Calculating Area Under a Curve with Multiple Springs

[Bashyboy]

I attached the graph, provided in the problem, as a document.

This is the wording of the problem: A 5000-kg freight car rolls along rails with negligible friction. The car is brought to rest by a combination of two coiled springs as illustrated in the figure below. Both springs are described by Hooke's law and have spring constants with k1 = 1700 N/m and k2 = 3500 N/m. After the first spring compresses a distance of 28.2 cm, the second spring acts with the first to increase the force as additional compression occurs as shown in the graph. The car comes to rest 55.0 cm after first contacting the two-spring system. Find the car's initial speed.

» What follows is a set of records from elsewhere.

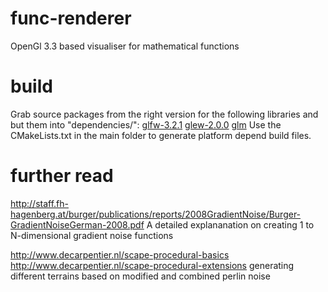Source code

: # func-renderer
OpenGl 3.3 based visualiser for mathematical functions

# build
Grab source packages from the right version for the following libraries and but them into "dependencies/":
[glfw-3.2.1](http://www.glfw.org/download.html)
[glew-2.0.0](http://glew.sourceforge.net/)
[glm](https://github.com/g-truc/glm/tags)
Use the CMakeLists.txt in the main folder to generate platform depend build files.

# further read
http://staff.fh-hagenberg.at/burger/publications/reports/2008GradientNoise/Burger-GradientNoiseGerman-2008.pdf
A detailed explananation on creating 1 to N-dimensional gradient noise functions

http://www.decarpentier.nl/scape-procedural-basics
http://www.decarpentier.nl/scape-procedural-extensions
generating different terrains based on modified and combined perlin noise

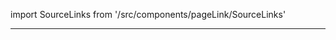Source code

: import SourceLinks from '/src/components/pageLink/SourceLinks'

<SourceLinks component='MemberIdsByTuneName' type='interface' project='attendance-management-system' />

---

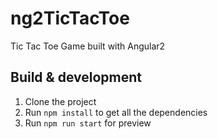 # ng2TicTacToe
Tic Tac Toe Game built with Angular2

## Build & development
1. Clone the project
2. Run `npm install` to get all the dependencies
3. Run `npm run start` for preview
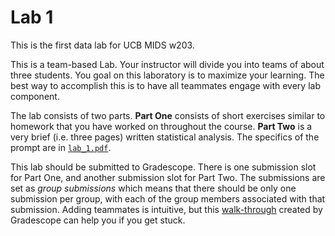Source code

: # Lab 1 

This is the first data lab for UCB MIDS w203. 

This is a team-based Lab.  Your instructor will divide you into teams of about three students. You goal on this laboratory is to maximize your learning. The best way to accomplish this is to have all teammates engage with every lab component. 

The lab consists of two parts. **Part One** consists of short exercises similar to homework that you have worked on throughout the course. **Part Two** is a very brief (i.e. three pages) written statistical analysis. The specifics of the prompt are in [`lab_1.pdf`](./lab_1.pdf). 

This lab should be submitted to Gradescope. There is one submission slot for Part One, and another submission slot for Part Two. The submissions are set as *group submissions* which means that there should be only one submission per group, with each of the group members associated with that submission. Adding teammates is intuitive, but this [walk-through](https://help.gradescope.com/article/m5qz2xsnjy-student-add-group-members) created by Gradescope can help you if you get stuck.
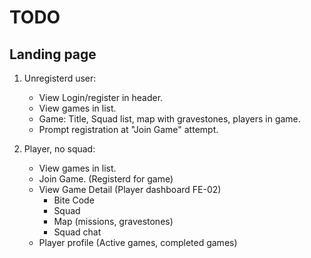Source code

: # TODO

## Landing page

1. Unregisterd user:

   - View Login/register in header.
   - View games in list.
   - Game: Title, Squad list, map with gravestones, players in game.
   - Prompt registration at "Join Game" attempt.

2. Player, no squad:
   - View games in list.
   - Join Game. (Registerd for game)
   - View Game Detail (Player dashboard FE-02)
     - Bite Code
     - Squad
     - Map (missions, gravestones)
     - Squad chat
   - Player profile (Active games, completed games)
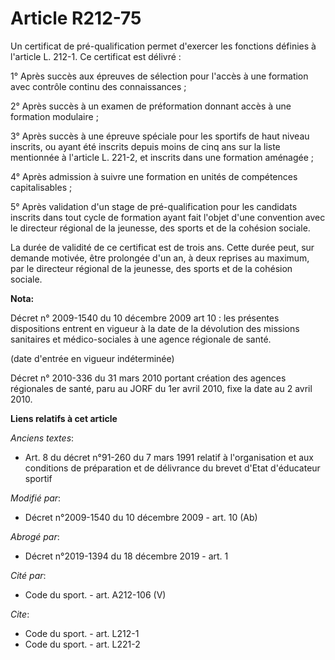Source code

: # Article R212-75

Un certificat de pré-qualification permet d'exercer les fonctions définies à l'article L. 212-1. Ce certificat est délivré : 

1° Après succès aux épreuves de sélection pour l'accès à une formation avec contrôle continu des connaissances ; 

2° Après succès à un examen de préformation donnant accès à une formation modulaire ; 

3° Après succès à une épreuve spéciale pour les sportifs de haut niveau inscrits, ou ayant été inscrits depuis moins de cinq
ans sur la liste mentionnée à l'article L. 221-2, et inscrits dans une formation aménagée ; 

4° Après admission à suivre une formation en unités de compétences capitalisables ; 

5° Après validation d'un stage de pré-qualification pour les candidats inscrits dans tout cycle de formation ayant fait
l'objet d'une convention avec le directeur régional de la jeunesse, des sports et de la cohésion sociale. 

La durée de validité de ce certificat est de trois ans. Cette durée peut, sur demande motivée, être prolongée d'un an, à deux
reprises au maximum, par le directeur régional de la jeunesse, des sports et de la cohésion sociale.

**Nota:**

Décret n° 2009-1540 du 10 décembre 2009 art 10 : les présentes dispositions entrent en vigueur à la date de la dévolution des
missions sanitaires et médico-sociales à une agence régionale de santé. 

(date d'entrée en vigueur indéterminée)

Décret n° 2010-336 du 31 mars 2010 portant création des agences régionales de santé, paru au JORF du 1er avril 2010, fixe la
date au 2 avril 2010.

**Liens relatifs à cet article**

_Anciens textes_:

  - Art. 8 du décret n°91-260 du 7 mars 1991 relatif à l'organisation et aux conditions de préparation et de délivrance du brevet d'Etat d'éducateur sportif

_Modifié par_:

  - Décret n°2009-1540 du 10 décembre 2009 - art. 10 (Ab)

_Abrogé par_:

  - Décret n°2019-1394 du 18 décembre 2019 - art. 1

_Cité par_:

  - Code du sport. - art. A212-106 (V)

_Cite_:

  - Code du sport. - art. L212-1
  - Code du sport. - art. L221-2
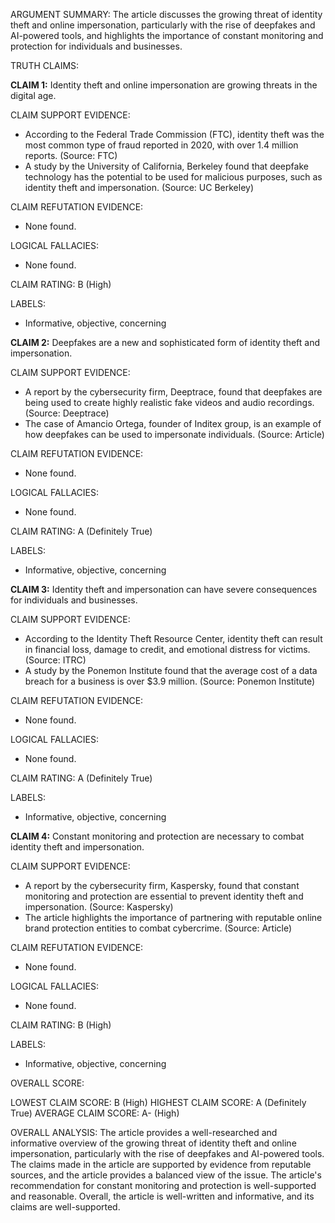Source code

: ARGUMENT SUMMARY:
The article discusses the growing threat of identity theft and online impersonation, particularly with the rise of deepfakes and AI-powered tools, and highlights the importance of constant monitoring and protection for individuals and businesses.

TRUTH CLAIMS:

**CLAIM 1:** Identity theft and online impersonation are growing threats in the digital age.

CLAIM SUPPORT EVIDENCE:
* According to the Federal Trade Commission (FTC), identity theft was the most common type of fraud reported in 2020, with over 1.4 million reports. (Source: FTC)
* A study by the University of California, Berkeley found that deepfake technology has the potential to be used for malicious purposes, such as identity theft and impersonation. (Source: UC Berkeley)

CLAIM REFUTATION EVIDENCE:
* None found.

LOGICAL FALLACIES:
* None found.

CLAIM RATING: B (High)

LABELS:
* Informative, objective, concerning

**CLAIM 2:** Deepfakes are a new and sophisticated form of identity theft and impersonation.

CLAIM SUPPORT EVIDENCE:
* A report by the cybersecurity firm, Deeptrace, found that deepfakes are being used to create highly realistic fake videos and audio recordings. (Source: Deeptrace)
* The case of Amancio Ortega, founder of Inditex group, is an example of how deepfakes can be used to impersonate individuals. (Source: Article)

CLAIM REFUTATION EVIDENCE:
* None found.

LOGICAL FALLACIES:
* None found.

CLAIM RATING: A (Definitely True)

LABELS:
* Informative, objective, concerning

**CLAIM 3:** Identity theft and impersonation can have severe consequences for individuals and businesses.

CLAIM SUPPORT EVIDENCE:
* According to the Identity Theft Resource Center, identity theft can result in financial loss, damage to credit, and emotional distress for victims. (Source: ITRC)
* A study by the Ponemon Institute found that the average cost of a data breach for a business is over $3.9 million. (Source: Ponemon Institute)

CLAIM REFUTATION EVIDENCE:
* None found.

LOGICAL FALLACIES:
* None found.

CLAIM RATING: A (Definitely True)

LABELS:
* Informative, objective, concerning

**CLAIM 4:** Constant monitoring and protection are necessary to combat identity theft and impersonation.

CLAIM SUPPORT EVIDENCE:
* A report by the cybersecurity firm, Kaspersky, found that constant monitoring and protection are essential to prevent identity theft and impersonation. (Source: Kaspersky)
* The article highlights the importance of partnering with reputable online brand protection entities to combat cybercrime. (Source: Article)

CLAIM REFUTATION EVIDENCE:
* None found.

LOGICAL FALLACIES:
* None found.

CLAIM RATING: B (High)

LABELS:
* Informative, objective, concerning

OVERALL SCORE:

LOWEST CLAIM SCORE: B (High)
HIGHEST CLAIM SCORE: A (Definitely True)
AVERAGE CLAIM SCORE: A- (High)

OVERALL ANALYSIS:
The article provides a well-researched and informative overview of the growing threat of identity theft and online impersonation, particularly with the rise of deepfakes and AI-powered tools. The claims made in the article are supported by evidence from reputable sources, and the article provides a balanced view of the issue. The article's recommendation for constant monitoring and protection is well-supported and reasonable. Overall, the article is well-written and informative, and its claims are well-supported.
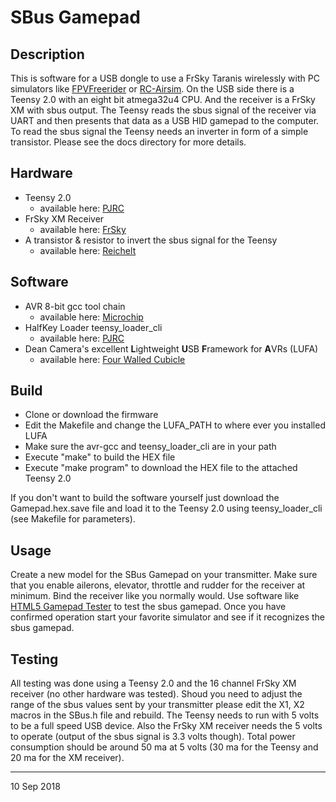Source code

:# SBus Gamepad

## Description
This is software for a USB dongle to use a FrSky Taranis wirelessly with PC simulators like <a href="https://fpv-freerider.itch.io/fpv-freerider" target="_blank">FPVFreerider</a> or <a href="http://www.fabricated-reality.com" target="_blank">RC-Airsim</a>. On the USB side there is a Teensy 2.0 with an eight bit atmega32u4 CPU. And the receiver is a FrSky XM with sbus output. The Teensy reads the sbus signal of the receiver via UART and then presents that data as a USB HID gamepad to the computer. To read the sbus signal the Teensy needs an inverter in form of a simple transistor. Please see the docs directory for more details.

## Hardware
* Teensy 2.0
	* available here: <a href="https://www.pjrc.com/" target="_blank">PJRC</a>
* FrSky XM Receiver
	* available here: <a href="https://www.frsky-rc.com/" target="_blank">FrSky</a>
* A transistor & resistor to invert the sbus signal for the Teensy
	* available here: <a href="https://www.reichelt.de/" target="_blank">Reichelt</a>
## Software
* AVR 8-bit gcc tool chain
	* available here: <a href="http://www.microchip.com/" target="_blank">Microchip</a>
* HalfKey Loader teensy_loader_cli
	* available here: <a href="https://www.pjrc.com/" target="_blank">PJRC</a>
* Dean Camera's excellent **L**ightweight **U**SB **F**ramework for **A**VRs (LUFA)
	* available here: <a href="http://www.fourwalledcubicle.com/" target="_blank">Four Walled Cubicle</a>

## Build
* Clone or download the firmware
* Edit the Makefile and change the LUFA_PATH to where ever you installed LUFA
* Make sure the avr-gcc and teensy_loader_cli are in your path
* Execute "make" to build the HEX file
* Execute "make program" to download the HEX file to the attached Teensy 2.0

If you don't want to build the software yourself just download the Gamepad.hex.save file and load it to the Teensy 2.0 using teensy_loader_cli (see Makefile for parameters).

## Usage
Create a new model for the SBus Gamepad on your transmitter. Make sure that you enable ailerons, elevator, throttle and rudder for the receiver at minimum. Bind the receiver like you normally would. Use software like <a href="http://html5gamepad.com">HTML5 Gamepad Tester</a> to test the sbus gamepad. Once you have confirmed operation start your favorite simulator and see if it recognizes the sbus gamepad.

## Testing

All testing was done using a Teensy 2.0 and the 16 channel FrSky XM receiver (no other hardware was tested). Shoud you need to adjust the range of the sbus values sent by your transmitter please edit the X1, X2 macros in the SBus.h file and rebuild. The Teensy needs to run with 5 volts to be a full speed USB device. Also the FrSky XM receiver needs the 5 volts to operate (output of the sbus signal is 3.3 volts though). Total power consumption should be around 50 ma at 5 volts (30 ma for the Teensy and 20 ma for the XM receiver).

---

10 Sep 2018
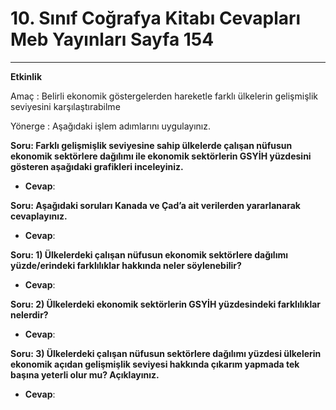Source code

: # 10. Sınıf Coğrafya Kitabı Cevapları Meb Yayınları Sayfa 154

---

**Etkinlik**

Amaç : Belirli ekonomik göstergelerden hareketle farklı ülkelerin gelişmişlik seviyesini karşılaştırabilme

 Yönerge : Aşağıdaki işlem adımlarını uygulayınız.

**Soru: Farklı gelişmişlik seviyesine sahip ülkelerde çalışan nüfusun ekonomik sektörlere dağılımı ile ekonomik sektörlerin GSYİH yüzdesini gösteren aşağıdaki grafikleri inceleyiniz.**

-   **Cevap**:

**Soru: Aşağıdaki soruları Kanada ve Çad’a ait verilerden yararlanarak cevaplayınız.**

-   **Cevap**:

**Soru: 1) Ülkelerdeki çalışan nüfusun ekonomik sektörlere dağılımı yüzde/erindeki farklılıklar hakkında neler söylenebilir?**

-   **Cevap**:

**Soru: 2) Ülkelerdeki ekonomik sektörlerin GSYİH yüzdesindeki farklılıklar nelerdir?**

-   **Cevap**:

**Soru: 3) Ülkelerdeki çalışan nüfusun sektörlere dağılımı yüzdesi ülkelerin ekonomik açıdan gelişmişlik seviyesi hakkında çıkarım yapmada tek başına yeterli olur mu? Açıklayınız.**

-   **Cevap**:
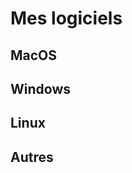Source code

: <script setup>
    import SoftwareCard from "../../../components/SoftwareCard.vue"
</script>

# Mes logiciels <Badge type="tip" text="WIP" />

## MacOS

<SoftwareCard wanted='mac' />

## Windows

<SoftwareCard wanted='win' />

## Linux

<SoftwareCard wanted='linux' />

## Autres

<SoftwareCard wanted='other' />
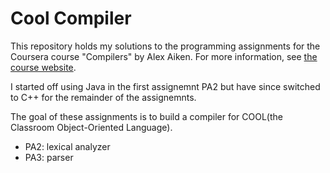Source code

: Cool Compiler
=============
This repository holds my solutions to the programming assignments for the Coursera course "Compilers" by Alex Aiken.  For more information, see [the course website](https://www.coursera.org/course/compilers).

I started off using Java in the first assignemnt PA2 but have since switched to C++ for the remainder of the assignemnts.

The goal of these assignments is to build a compiler for COOL(the Classroom Object-Oriented Language).

 * PA2: lexical analyzer
 * PA3: parser
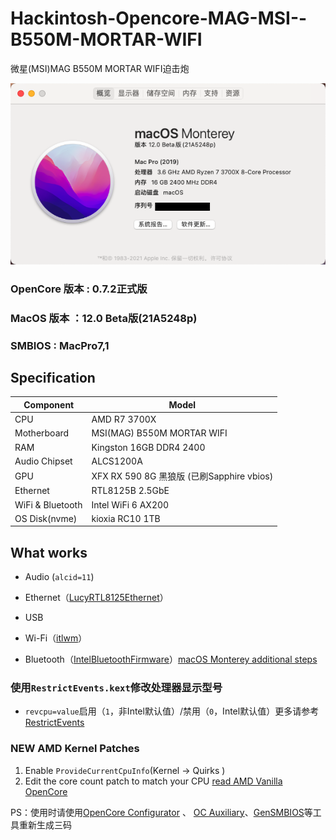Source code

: #  Hackintosh-Opencore-MAG-MSI--B550M-MORTAR-WIFI

微星(MSI)MAG B550M MORTAR WIFI迫击炮

![MyOS](Pictures/myOS.png)

### OpenCore 版本 : 0.7.2正式版

### MacOS 版本 ：12.0 Beta版(21A5248p)

### SMBIOS : MacPro7,1

## Specification

| **Component**    | **Model**                                 |
| ---------------- | ----------------------------------------- |
| CPU              | AMD R7 3700X                              |
| Motherboard      | MSI(MAG) B550M MORTAR WIFI                |
| RAM              | Kingston 16GB DDR4 2400                   |
| Audio Chipset    | ALCS1200A                                 |
| GPU              | XFX RX 590 8G 黑狼版 (已刷Sapphire vbios) |
| Ethernet         | RTL8125B 2.5GbE                           |
| WiFi & Bluetooth | Intel WiFi 6 AX200                        |
| OS Disk(nvme)    | kioxia RC10 1TB                           |

## What works

- Audio (`alcid=11`)
- Ethernet（[LucyRTL8125Ethernet](https://github.com/Mieze/LucyRTL8125Ethernet)）

- USB
- Wi-Fi（[itlwm](https://github.com/OpenIntelWireless/itlwm)）
- Bluetooth（[IntelBluetoothFirmware](https://github.com/OpenIntelWireless/IntelBluetoothFirmware)）[macOS Monterey additional steps](https://openintelwireless.github.io/IntelBluetoothFirmware/FAQ.html#what-additional-steps-should-i-do-to-make-bluetooth-work-on-macos-monterey)

###  使用`RestrictEvents.kext`修改处理器显示型号

-   `revcpu=value`启用（`1`，非Intel默认值）/禁用（`0`，Intel默认值）更多请参考[RestrictEvents](https://github.com/acidanthera/RestrictEvents)

### NEW AMD Kernel Patches

1.  Enable `ProvideCurrentCpuInfo`(Kernel -> Quirks )
2.  Edit the core count patch to match your CPU [read AMD Vanilla OpenCore](https://github.com/AMD-OSX/AMD_Vanilla/tree/master)

PS：使用时请使用[OpenCore Configurator](https://mackie100projects.altervista.org/opencore-configurator/) 、 [OC Auxiliary](https://github.com/ic005k/QtOpenCoreConfig)、[GenSMBIOS](https://github.com/corpnewt/GenSMBIOS)等工具重新生成三码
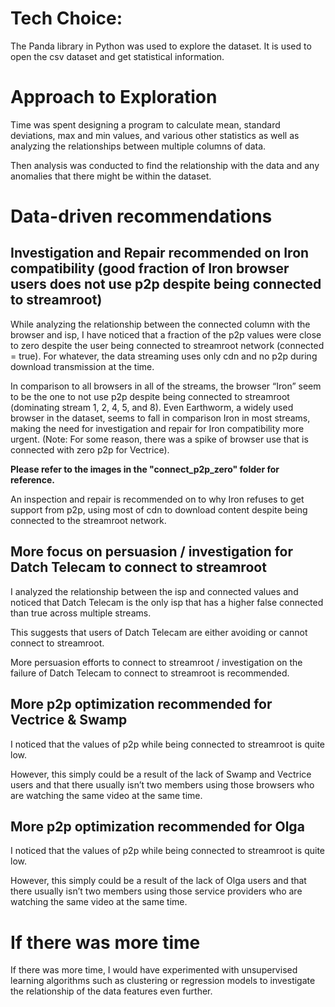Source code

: # Tech Choice:
The Panda library in Python was used to explore the dataset. It is used to open the csv dataset and get statistical information.


# Approach to Exploration
Time was spent designing a program to calculate mean, standard deviations, max and min values, and various other statistics as well as analyzing the relationships between multiple columns of data. 

Then analysis was conducted to find the relationship with the data and any anomalies that there might be within the dataset.




# Data-driven recommendations

## Investigation and Repair recommended on Iron compatibility (good fraction of Iron browser users does not use p2p despite being connected to streamroot)
 
While analyzing the relationship between the connected column with the  browser and isp, I have noticed that a fraction of the p2p values were close to zero despite the user being connected to streamroot network (connected = true). For whatever, the data streaming uses only cdn and no p2p during download transmission at the time. 

In comparison to all browsers in all of the streams, the browser “Iron” seem to be the one to not use p2p despite being connected to streamroot (dominating stream 1, 2, 4, 5, and 8). Even Earthworm, a widely used browser in the dataset, seems to fall in comparison Iron in most streams, making the need for investigation and repair for Iron compatibility more urgent. (Note: For some reason, there was a spike of browser use that is connected with zero p2p for Vectrice).

**Please refer to the images in the "connect_p2p_zero" folder for reference.**

An inspection and repair is recommended on to why Iron refuses to get support from p2p, using most of cdn to download content despite being connected to the streamroot network.




## More focus on persuasion / investigation for Datch Telecam to connect to streamroot
I analyzed the relationship between the isp and connected values and noticed that Datch Telecam is the only isp that has a higher false connected than true across multiple streams.

This suggests that users of Datch Telecam are either avoiding or cannot connect to streamroot. 

More persuasion efforts to connect to streamroot / investigation on the failure of Datch Telecam to connect to streamroot is recommended.

## More p2p optimization recommended for Vectrice & Swamp
I noticed that the values of p2p while being connected to streamroot is quite low. 

However, this simply could be a result of the lack of Swamp and Vectrice users and that there usually isn’t two members using those browsers who are watching the same video at the same time.

## More p2p optimization recommended for Olga
I noticed that the values of p2p while being connected to streamroot is quite low. 

However, this simply could be a result of the lack of Olga users and that there usually isn’t two members using those service providers who are watching the same video at the same time.







# If there was more time
If there was more time, I would have experimented with unsupervised learning algorithms such as clustering or regression models to investigate the relationship of the data features even further.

I am trying to write a general formula for find the area under this curve. This is what I have come up with: \frac{1}{2}k_1x^2_1 + k_1x_1(x_2-x_1) + \frac{1}{2}[k_1x_2+k_2(x_2-x_1)](x_2-x_1) But this just doesn't seem correct. The graph is rather confusing.

 

[SteamKing]

Your area calculation looks good. You can simplify it some if you look up how to calculate the area of a trapezoid. (the part of the curve from x1 to x2)

 

[Basic_Physics]

Your formula is correct.
The force is determined via Hooke's law: F = kx
What confuses you most likely is the 1 and 2 subscripts for the x distances. x1 is just the compression distance where the second spring starts to compress and x2 is just another compression point beyond x1, so at x2 both springs are compressed, but spring 2 is compressed only by x2 - x1 , while spring one is compressed by the "total" distance x2.

 

[Bashyboy]

I got 413 J as the area under the curve, does that seem right? I have another question: is the work done by the springs on the train the same amount of work done by the train on the springs? I wonder, because the area I am calculating under the curve is the net work done by the springs system on the train; and would this be equal to the initial kinetic energy of the train, before in comes in contact with the springs?

 

[haruspex]

\frac{1}{2}k_1x^2_1 + k_1x_1(x_2-x_1) + \frac{1}{2}[k_1x_2+k_2(x_2-x_1)](x_2-x_1)

Your second term is wrong by a constant factor. A simpler method is to calculate the total energy stored in each spring separately in the final state.

 

[Bashyboy]

How exactly would I do that?

 

[Bashyboy]

If I had found the area of the trapezoid, rather than the sum of the areas of the rectangle and right-triangle, would the formula for the area look like this:

\frac{1}{2}k_1x_1^2+\frac{(k_1x_2)+(k_1x_2+k_2(x_2-x_1))}{2}(x_2-x_1)

 

[Bashyboy]

Okay, I calculated the work done by the springs on the car:

\frac{1}{2}(0.282)(1700)(0.282)+\frac{[(1700)(0.282)+(3500)(0.268)]}{2}(0.268)

The springs did 257.527 J of work on the car. I figured that this meant that the change in kinetic energy of the car was 0 J - 257.527 J (the final kinetic energy being 0 J and initial being 257.527 J). This led me to \Delta K = -1/2mv_i^2. After the required algebraic manipulation, to find the initial velocity, and substitution of the values, the equation yielded 0.321 m/s. The actual value is 0.391. What did I do wrong?

 

[haruspex]

If I had found the area of the trapezoid, rather than the sum of the areas of the rectangle and right-triangle, would the formula for the area look like this:

\frac{1}{2}k_1x_1^2+\frac{(k_1x_2)+(k_1x_2+k_2(x_2-x_1))}{2}(x_2-x_1)

Still doesn't look right to me.
When things come to rest, how much is spring 1 compressed? So what is the energy in it? Similarly spring 2. (I don't think you should end up with any terms involving both k1 and x1.)

 

[Basic_Physics]

Sorry, after looking at the formula in your first post again I realized it is wrong. The perpendicular height of the last triangle is the difference between the two forces so all that is left for the last term is
\frac{1}{2}(k_{1}+k_{2})(x_{2}-x_{1})^{2}
I get the total work done 383 J then (the work done will be negative actually since the restoring force and displacement are in opposite directions).

 

[haruspex]

The perpendicular height of the last triangle is the difference between the two forces so all that is left for the last term is
\frac{1}{2}(k_{1}+k_{2})(x_{2}-x_{1})^{2}

Yes, and you can see that in the total formula all terms involving both k1 and x1 cancel.